Dans Le cinéma américain, voyage avec Martin Scorsese, documentaire-fleuve de 3h40, Martin Scorsese livre sa vision d’un siècle de cinéma américain, subtil dosage entre classicisme et modernité, spectacle et pédagogie. Portée par les notions chrétiennes de faute, de damnation et de rédemption, la cinéphilie de Scorsese ressemble à ses films.
De la série 100 ans de cinéma diffusée sur Arte – dont on a déjà pu voir les volets anglais, japonais et allemand, dirigés par Stephen Frears, Nagisa Oshima et Edgar Reitz- Scorsese hérite de la partie la plus riche, la plus vaste, la plus excitante, mais aussi la plus ardue, puisqu’il s’agit de résumer en quelques heures un siècle de cinéma américain. Comment le réalisateur de Mean streets allait-il se débrouiller pour faire le tri entre période muette et avènement du parlant, western et comédie musicale, système des studios et mouvements indépendants, âge d’or d’Hollywood et prise en main par les multinationales ? Quelle vision personnelle Scorsese allait-il dégager d’un champ d’étude aussi monumental que la vallée chère à John Ford’ Le Cinéma américain, voyage avec Martin Scorsese (coréalisé par Scorsese et Michael Wilson) confirme une relation au cinéma américain que l’on pouvait déjà repérer dans son oeuvre savant équilibre entre la mémoire et l’innovation, le respect des genres et leur détournement, le classicisme et la modernité, le tout saupoudré de catholicisme bien tempéré.
La passion de Scorsese est entière. Elle englobe tous les genres, les périodes, les systèmes de production ou les grands courants esthétiques: Scorsese sélectionne le meilleur de chaque famille de cinéma et réunit dans son grand tableau le monument John Ford et le renégat John Cassavetes, le surpuissant David O Selznick et le démerdard Val Lewton, le délicat Douglas Sirk et le couillu Samuel Fuller, la démesure de David W Griffith et le dépouillement de Jacques Tourneur. Ni muséographie compassée ou poussiéreuse (Scorsese est l’anti-Reitz), ni exposé théorique avant-gardiste (Scorsese est aussi l’anti-Godard), ni visite béate et niaiseuse du monde merveilleux d’Hollywood (Scorsese, ce n’est pas non plus Disneyland), Le Cinéma américain du Rital nerveux est conçu dans le même état d’esprit que ses films : à la croisée du show et de la conscience critique de ce show.

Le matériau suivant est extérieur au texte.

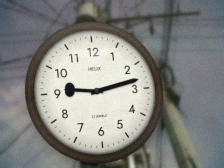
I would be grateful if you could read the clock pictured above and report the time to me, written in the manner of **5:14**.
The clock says **9:13**
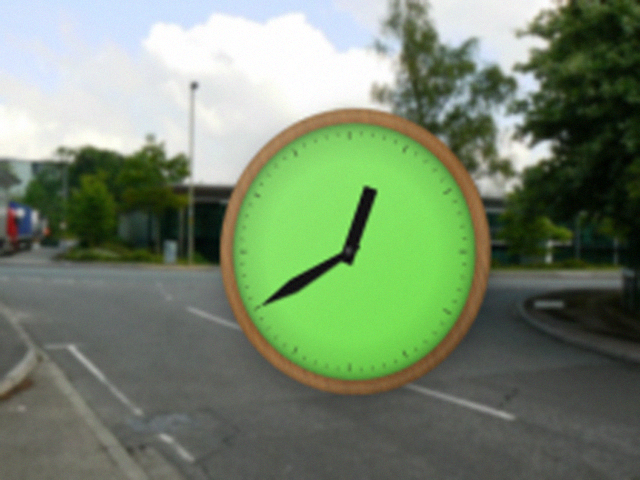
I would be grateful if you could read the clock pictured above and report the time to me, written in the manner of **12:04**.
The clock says **12:40**
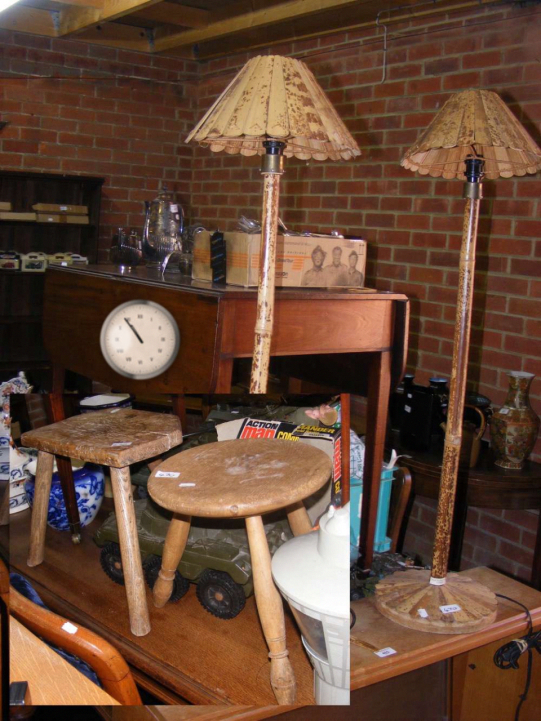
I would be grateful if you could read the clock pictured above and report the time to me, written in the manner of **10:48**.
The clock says **10:54**
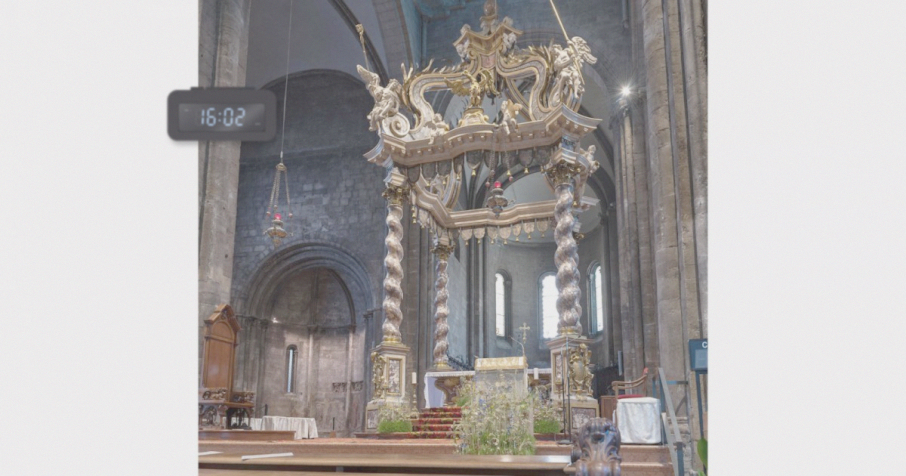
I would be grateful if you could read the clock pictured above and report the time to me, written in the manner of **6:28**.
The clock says **16:02**
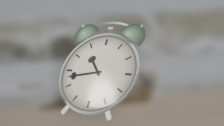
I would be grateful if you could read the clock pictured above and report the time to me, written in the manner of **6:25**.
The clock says **10:43**
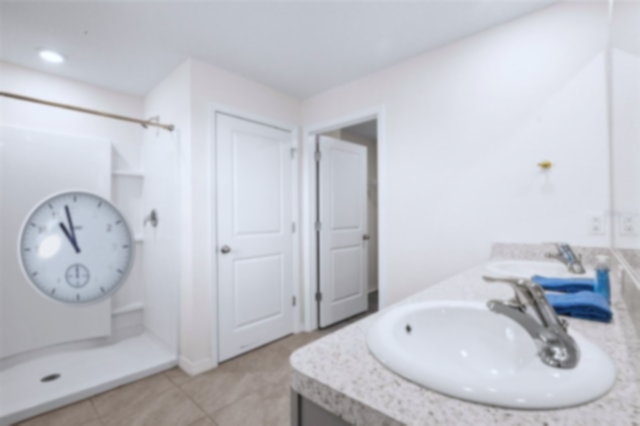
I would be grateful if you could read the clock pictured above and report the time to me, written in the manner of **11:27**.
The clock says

Scorsese emploie, dans la présentation de son documentaire, l’expression de ? musée imaginaire chère à André Malraux. Ce musée imaginaire s’oppose à l’institution du musée, c’est un musée-cerveau qui n’a plus rien à voir avec les manifestations solennelles. En se mettant au centre de son documentaire au lieu de s’en tenir en marge (il est significatif que Scorsese, à chaque fois qu’il cite un film, en profite pour signaler où, quand et comment il l’a découvert), spectateur engagé plutôt que cinéphile rance se livrant à un inventaire rigoureux, Scorsese transforme résolument son documentaire en une fiction que l’on pourrait résumer de cette manière: il était une fois un petit garçon de Little Italy qui allait voir des films dans les salles de quartier sur les genoux de sa mère. Le Cinéma américain fait le récit de cette enfance pour se révéler un Mean streets de la cinéphilie où le mauvais garçon new-yorkais aurait échoué dans les salles obscures au lieu d’arpenter les rues de son quartier. Scorsese fait penser à Binx Bolling, le personnage central du roman de Walker Percy, Le Cinéphile, qui vient habiter une banlieue banale afin d’échapper au Sud hanté de souvenirs. Il veut sortir des archives’, s’effacer dans l’anonymat, ne plus être l’héritier d’une longue histoire, mais être personne . Son rêve serait d’habiter une zone urbaine désolée, de n’être plus une mémoire qui se souvient jusqu’à l’obsession. D’être simplement un ?œil’ qui, enregistrant à neuf chaque détail, défamiliarise le monde, lui redonne l’étrangeté radicale qu’avait son île lorsque Robinson Crusoé y échoua.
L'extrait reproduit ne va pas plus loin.